== Requirement ==
All that should come back is the lines of the data below from the one containing "150. The present" to the one containing "Law no. 78-17", inclusive, exactly as they stand.

== Dataset entries ==
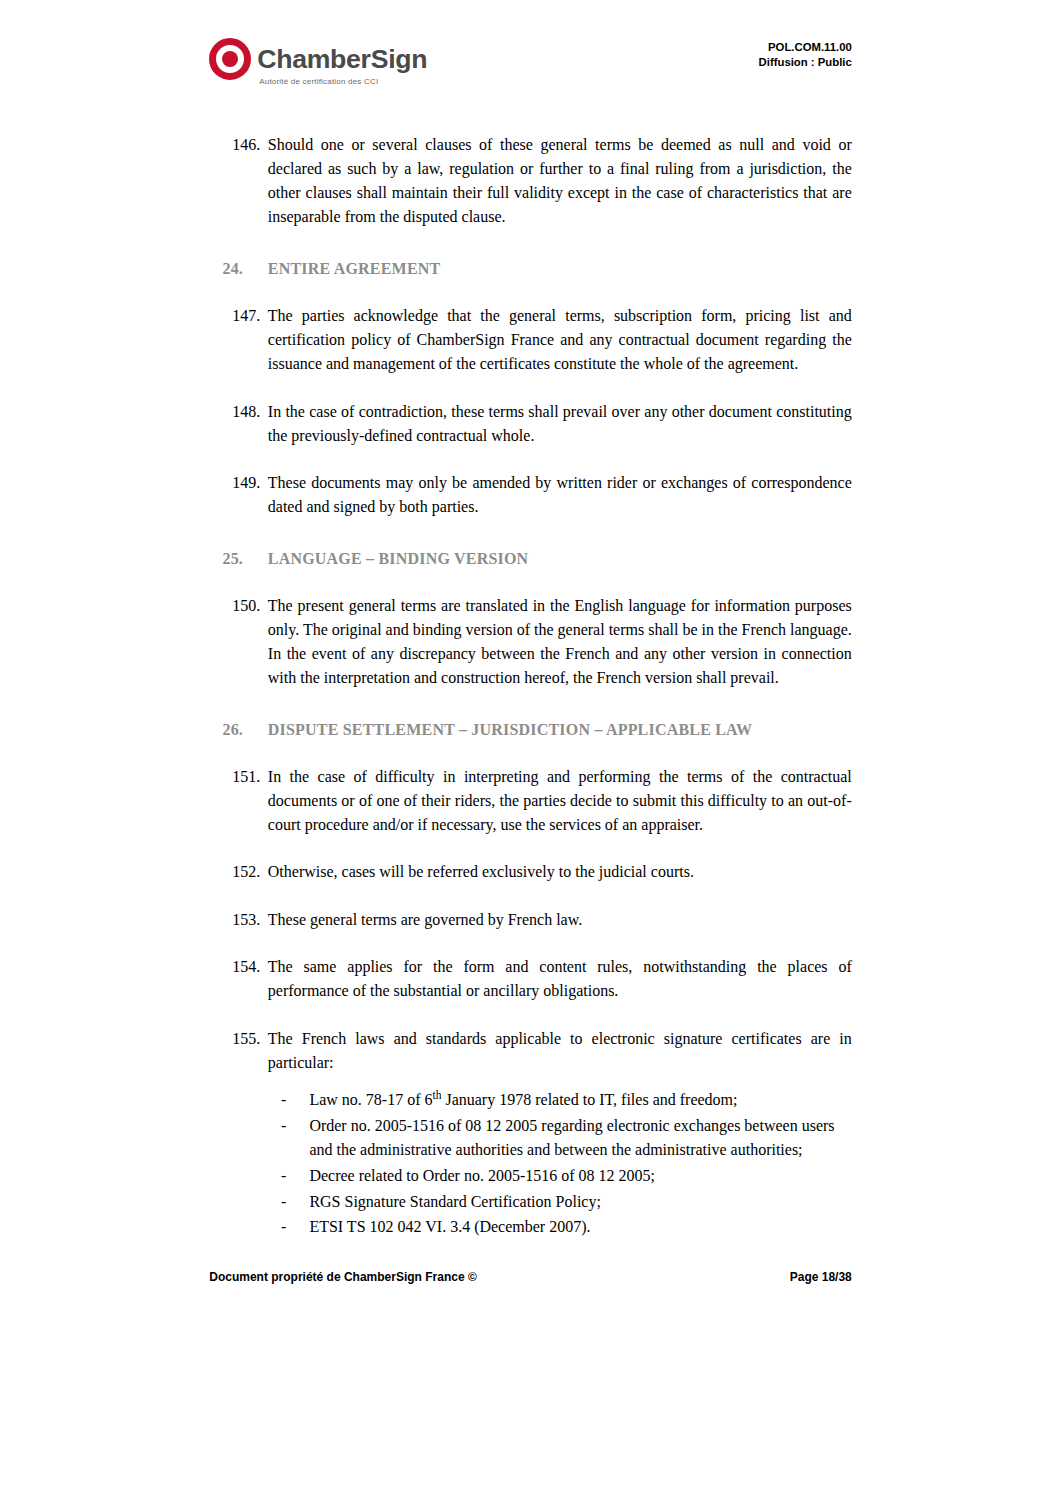ChamberSign
Autorité de certification des CCI
POL.COM.11.00
Diffusion : Public
146. Should one or several clauses of these general terms be deemed as null and void or declared as such by a law, regulation or further to a final ruling from a jurisdiction, the other clauses shall maintain their full validity except in the case of characteristics that are inseparable from the disputed clause.
24. ENTIRE AGREEMENT
147. The parties acknowledge that the general terms, subscription form, pricing list and certification policy of ChamberSign France and any contractual document regarding the issuance and management of the certificates constitute the whole of the agreement.
148. In the case of contradiction, these terms shall prevail over any other document constituting the previously-defined contractual whole.
149. These documents may only be amended by written rider or exchanges of correspondence dated and signed by both parties.
25. LANGUAGE – BINDING VERSION
150. The present general terms are translated in the English language for information purposes only. The original and binding version of the general terms shall be in the French language. In the event of any discrepancy between the French and any other version in connection with the interpretation and construction hereof, the French version shall prevail.
26. DISPUTE SETTLEMENT – JURISDICTION – APPLICABLE LAW
151. In the case of difficulty in interpreting and performing the terms of the contractual documents or of one of their riders, the parties decide to submit this difficulty to an out-of-court procedure and/or if necessary, use the services of an appraiser.
152. Otherwise, cases will be referred exclusively to the judicial courts.
153. These general terms are governed by French law.
154. The same applies for the form and content rules, notwithstanding the places of performance of the substantial or ancillary obligations.
155. The French laws and standards applicable to electronic signature certificates are in particular:
Law no. 78-17 of 6th January 1978 related to IT, files and freedom;
Order no. 2005-1516 of 08 12 2005 regarding electronic exchanges between users and the administrative authorities and between the administrative authorities;
Decree related to Order no. 2005-1516 of 08 12 2005;
RGS Signature Standard Certification Policy;
ETSI TS 102 042 VI. 3.4 (December 2007).
Document propriété de ChamberSign France ©
Page 18/38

== Written answer ==
150. The present general terms are translated in the English language for information purposes only. The original and binding version of the general terms shall be in the French language. In the event of any discrepancy between the French and any other version in connection with the interpretation and construction hereof, the French version shall prevail.
26. DISPUTE SETTLEMENT – JURISDICTION – APPLICABLE LAW
151. In the case of difficulty in interpreting and performing the terms of the contractual documents or of one of their riders, the parties decide to submit this difficulty to an out-of-court procedure and/or if necessary, use the services of an appraiser.
152. Otherwise, cases will be referred exclusively to the judicial courts.
153. These general terms are governed by French law.
154. The same applies for the form and content rules, notwithstanding the places of performance of the substantial or ancillary obligations.
155. The French laws and standards applicable to electronic signature certificates are in particular:
Law no. 78-17 of 6th January 1978 related to IT, files and freedom;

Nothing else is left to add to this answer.